SIF has a global arm, and also has worked on ways to exchange student records. This A4L SIF 2015 press release states, ” Today marks the release of SIF xPress, a suite of APIs that are designed to provide a standard template for interoperability for in-demand data sharing use cases in PK-12 education“...[including] the SIF xPress Roster and SIF xPress Student Record Exchange (SRE).” [Emphasis added] It is not surprising that Access4Learning, SIF is on the Project Unicorn steering committee promoting data sharing via interoperability.
It’s not surprising that these edtech companies, the Project Unicorn supporters and partners, are the same ones who pushed Common Core.

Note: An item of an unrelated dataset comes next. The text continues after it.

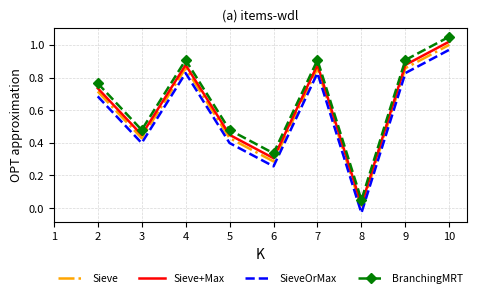

What is the approximate value of Sieve at 9?

0.9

These companies continue trafficking and benefiting from students’ data that they have taken without parent consent. It’s also not surprising that none of the tech giants at a recent Congressional Hearing on privacy wanted informed, opt-in CONSENT before collecting data.
It’s not surprising that EdWeek, whose funders include Bill Gates, recently ran a series on data interoperability but failed to mention that student data is taken and processed without parent consent. EdWeek is also hosting a twitter chat on “how to achieve
#interoperability in your #K12 district.”
Also not surprising that data interoperability will lead to more data sharing and is raising concerns among parents and privacy advocates. As this recent RAND study admits, privacy is a concern:
“While better access to centralized education technology databases would help teachers, administrators, researchers, and policymakers, many of the changes that could improve data availability—increased and standardized data collection, simplified access controls, profile generation and tracking, online access—could threaten student privacy in both predictable and unpredictable ways.”
And as a recent 60 minutes asks, WHO OWNS THE DATA?
Data should belong to the individual.
Are we really a country that is willing to give children’s personal data to government agencies, corporations, outside entities as a condition of receiving a public education? Rather than increase data sharing with interoperability, we should protect children and demand consent prior to students’ data collection, marketing, and processing. Europeans have GDPR. We should too.